Bisnis.com, JAKARTA—Kerja sama pemerintah dengan badan usaha yang terpilih untuk membangun kawasan industri petrokimia di Bintuni, Papua Barat diyakini dapat mengurai hambatan dalam realisasi proyek.
Direktur Sektor Energi Komite Percepatan Penyediaan Infrastruktur Prioritas (KPPIP) Triharyo Indrawan Soesilo menyatakan kelayakan proyek akan menggunakan beragam skema yang memastikan keuntungan layak bagi badan usaha. Opsi lain yang juga dipertimbangkan adalah pemberian dukungan tunai infrastruktur (viability gap fund/VGF).
"Agar layak maka akan diberikan tax holiday, tanah gratis, dan jaminan dari risiko politik," kata Triyono yang akrab disapa Hengki itu, di Menara Kadin, Jakarta, Kamis (25/1).

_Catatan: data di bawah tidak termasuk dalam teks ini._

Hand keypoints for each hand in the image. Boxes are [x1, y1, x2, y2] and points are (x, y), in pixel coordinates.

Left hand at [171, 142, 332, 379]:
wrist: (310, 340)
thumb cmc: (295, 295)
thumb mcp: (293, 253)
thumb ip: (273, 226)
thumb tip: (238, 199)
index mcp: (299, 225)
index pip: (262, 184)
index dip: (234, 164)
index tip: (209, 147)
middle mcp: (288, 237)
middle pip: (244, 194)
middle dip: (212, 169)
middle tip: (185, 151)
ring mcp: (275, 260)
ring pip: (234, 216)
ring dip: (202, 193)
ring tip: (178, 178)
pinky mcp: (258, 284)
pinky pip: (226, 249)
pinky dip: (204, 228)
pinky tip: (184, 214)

Kawasan pengembangan gas terpadu ini tidak hanya dapat menghasilkan produk petrokimia, tetapi juga didorong untuk mengubah methanol menjadi bahan bakar baik solar dan bensin. Apalagi diperkirakan terdapat sisa methanol cukup besar yang dapat diubah menjadi bahan bakar.
"Proyek Bintuni akan feasible jika Pertamina menjadi offtaker. Methanol bisa sebagai pencampur untuk pembuatan bahan bakar," katanya.

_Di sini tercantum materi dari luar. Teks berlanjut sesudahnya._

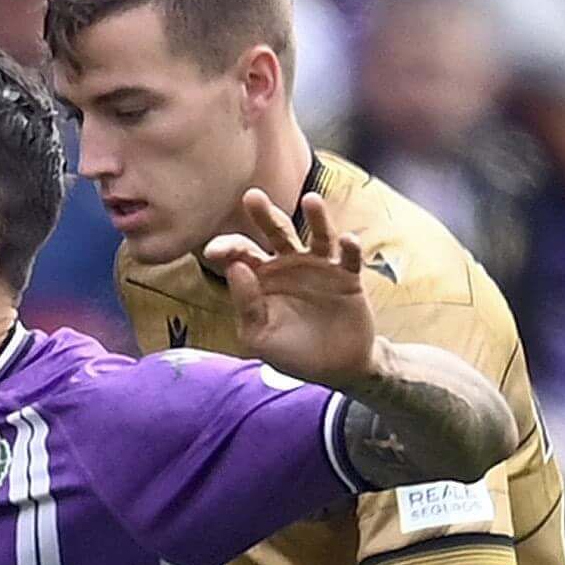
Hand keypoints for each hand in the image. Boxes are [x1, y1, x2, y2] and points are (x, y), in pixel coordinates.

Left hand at [199, 187, 380, 389]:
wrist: (333, 367)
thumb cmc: (290, 352)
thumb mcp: (259, 337)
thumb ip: (246, 305)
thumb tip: (235, 267)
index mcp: (262, 277)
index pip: (241, 253)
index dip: (227, 248)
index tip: (214, 251)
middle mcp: (289, 264)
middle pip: (276, 232)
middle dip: (264, 214)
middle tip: (252, 197)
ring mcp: (320, 267)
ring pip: (318, 236)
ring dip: (317, 217)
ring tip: (311, 199)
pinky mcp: (347, 277)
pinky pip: (350, 258)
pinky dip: (351, 247)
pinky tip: (348, 240)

Dia mengatakan, peluang ini sekaligus membantu Pertamina mengendalikan biaya distribusi akibat program BBM satu harga.
Pembangunan kawasan gas terpadu untuk petrokimia ini akan membutuhkan investasi hingga US$2,8 miliar atau mencapai Rp37,2 triliun. Awalnya pengembangan terganjal oleh harga gas yang belum memuaskan industri. Pupuk Indonesia dan calon mitranya Ferrostaal menyampaikan usulan pemerintah mengenai harga gas eksplorasi Teluk Bintuni sebesar US$5,2 per MMBtu masih memberatkan. Penetapan kawasan ini sebagai proyek strategis nasional membuat investor tidak lagi wajib menjadi penyedia tanah dan pelabuhan.